Abdullah Tuğluk

Personal information
- Nationality: Turkey
- Born: 27 June 1999 (age 26) Istanbul, Turkey

Sport
- Sport: Long distance
- Club: Fenerbahçe

Medal record
Men's athletics
Representing Turkey
European Team Championships
| Gold medal – first place | 2025 Maribor | 3000 m sc |
Balkan Championships
| Silver medal – second place | 2024 İzmir | 3000 m sc |

= Abdullah Tuğluk =

Turkish long-distance runner (born 1999)

Abdullah Tuğluk (born 27 June 1999) is a Turkish long-distance runner. He competes in the 3000 m steeplechase and cross country events.

== Personal life ==
Abdullah Tuğluk was born in Istanbul, Turkey on 27 June 1999. He studied at Haliç University in Istanbul.

== Sport career ==
Tuğluk is a member of Fenerbahçe Athletics in Istanbul.

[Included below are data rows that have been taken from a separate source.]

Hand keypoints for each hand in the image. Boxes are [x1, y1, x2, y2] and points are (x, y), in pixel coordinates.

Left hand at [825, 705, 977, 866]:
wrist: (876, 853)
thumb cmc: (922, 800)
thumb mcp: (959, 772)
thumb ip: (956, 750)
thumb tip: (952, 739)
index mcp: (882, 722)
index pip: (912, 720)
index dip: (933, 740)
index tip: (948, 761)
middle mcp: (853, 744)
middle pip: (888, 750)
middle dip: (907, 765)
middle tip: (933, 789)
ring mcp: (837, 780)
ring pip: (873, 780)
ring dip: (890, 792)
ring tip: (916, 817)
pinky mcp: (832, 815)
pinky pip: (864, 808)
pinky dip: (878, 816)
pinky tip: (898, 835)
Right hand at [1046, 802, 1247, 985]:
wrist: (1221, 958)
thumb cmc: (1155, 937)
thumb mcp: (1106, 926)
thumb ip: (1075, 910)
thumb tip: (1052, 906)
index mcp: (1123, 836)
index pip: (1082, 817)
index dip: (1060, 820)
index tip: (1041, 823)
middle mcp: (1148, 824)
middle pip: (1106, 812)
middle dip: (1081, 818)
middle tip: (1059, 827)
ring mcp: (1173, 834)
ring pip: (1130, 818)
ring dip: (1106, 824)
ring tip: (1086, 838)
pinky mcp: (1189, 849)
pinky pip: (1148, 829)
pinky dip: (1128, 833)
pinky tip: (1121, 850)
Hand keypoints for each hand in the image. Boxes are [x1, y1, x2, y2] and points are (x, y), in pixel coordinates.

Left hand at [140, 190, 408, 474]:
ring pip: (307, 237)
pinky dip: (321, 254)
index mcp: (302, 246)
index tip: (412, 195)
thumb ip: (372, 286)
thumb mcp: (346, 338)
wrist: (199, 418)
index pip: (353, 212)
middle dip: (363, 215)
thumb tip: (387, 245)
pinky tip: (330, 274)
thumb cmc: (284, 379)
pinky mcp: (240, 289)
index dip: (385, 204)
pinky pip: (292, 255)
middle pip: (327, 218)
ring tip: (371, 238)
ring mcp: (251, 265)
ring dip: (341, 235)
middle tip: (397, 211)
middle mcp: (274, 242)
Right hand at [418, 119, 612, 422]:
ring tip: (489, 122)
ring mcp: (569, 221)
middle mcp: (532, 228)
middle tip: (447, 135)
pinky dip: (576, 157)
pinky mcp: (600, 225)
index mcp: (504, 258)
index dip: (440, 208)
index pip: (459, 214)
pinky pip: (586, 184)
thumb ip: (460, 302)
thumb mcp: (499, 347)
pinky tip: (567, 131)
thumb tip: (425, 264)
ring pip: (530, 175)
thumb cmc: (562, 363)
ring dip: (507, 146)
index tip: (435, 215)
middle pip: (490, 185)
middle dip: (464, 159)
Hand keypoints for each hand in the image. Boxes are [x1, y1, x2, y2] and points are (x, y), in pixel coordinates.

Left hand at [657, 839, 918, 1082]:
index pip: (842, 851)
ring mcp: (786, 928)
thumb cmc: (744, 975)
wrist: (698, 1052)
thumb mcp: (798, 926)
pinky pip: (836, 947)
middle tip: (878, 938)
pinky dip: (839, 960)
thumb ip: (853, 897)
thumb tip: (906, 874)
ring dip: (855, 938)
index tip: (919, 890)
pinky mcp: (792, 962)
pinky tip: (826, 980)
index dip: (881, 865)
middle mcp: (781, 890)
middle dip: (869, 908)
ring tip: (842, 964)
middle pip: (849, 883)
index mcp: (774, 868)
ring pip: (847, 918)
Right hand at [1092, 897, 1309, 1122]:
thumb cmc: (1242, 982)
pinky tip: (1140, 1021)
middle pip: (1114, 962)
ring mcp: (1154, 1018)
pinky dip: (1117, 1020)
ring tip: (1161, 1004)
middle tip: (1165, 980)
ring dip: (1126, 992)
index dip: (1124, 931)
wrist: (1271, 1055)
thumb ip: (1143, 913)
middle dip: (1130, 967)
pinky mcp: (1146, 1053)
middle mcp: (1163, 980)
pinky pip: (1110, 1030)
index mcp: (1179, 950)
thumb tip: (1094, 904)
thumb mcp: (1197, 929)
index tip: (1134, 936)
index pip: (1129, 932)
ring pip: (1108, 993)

He won the silver medal in the 3000 m steeplechase event with 8:39.44 at the 2024 Balkan Athletics Championships held in İzmir, Turkey.

He captured the gold medal in the 3000 m steeplechase event with 8:45.14 at the 2025 European Athletics Team Championships Second Division in Maribor, Slovenia. He contributed to his team's record with 16 points.